韓安樂感受到周生辰寬厚、溫暖有力,帶有厚繭,有些粗糙的手觸控著自已的膝蓋。

慢慢的,韓安樂的呼吸亂了,心跳也越來越快,臉也開始漸漸的紅了。

韓安樂直勾勾的盯著周生辰,情不自禁的笑了。

周生辰抹完藥膏後站起身來,韓安樂馬上正經起來,周生辰只是揉了揉韓安樂的腦袋沒有說話。

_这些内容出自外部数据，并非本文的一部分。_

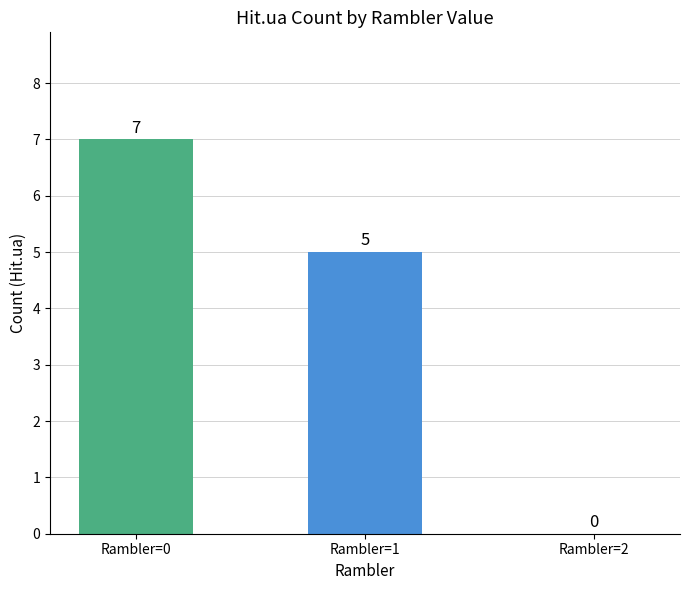

What is the sum of the values at Rambler=0 and Rambler=2?

7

周生辰隨後將藥膏遞給苓依囑咐道:“這個藥膏,每日塗抹三次即可。”

周生辰說完便抬腿走了。

韓安樂慌忙喊道:“皇叔!”

周生辰停下腳步,頓了一會兒後轉過身對韓安樂說道:“明日,我還是會考你的劍術。”

周生辰說完便離開了韓安樂的屋中。

而韓安樂卻笑著說:“小氣鬼,哼!別以為我不知道你不生氣了!”

苓依看著韓安樂開心的笑也情不自禁的笑了。

苓依知道,能讓韓安樂如此開心的人,這世間恐怕只有周生辰一人了吧。但,與此同時,苓依也很害怕。如果有一天,韓安樂受到了傷害會怎麼辦?苓依不想去想,也不敢去想,只希望郡主可以得償所願。

可這“情”,難以得償所願啊!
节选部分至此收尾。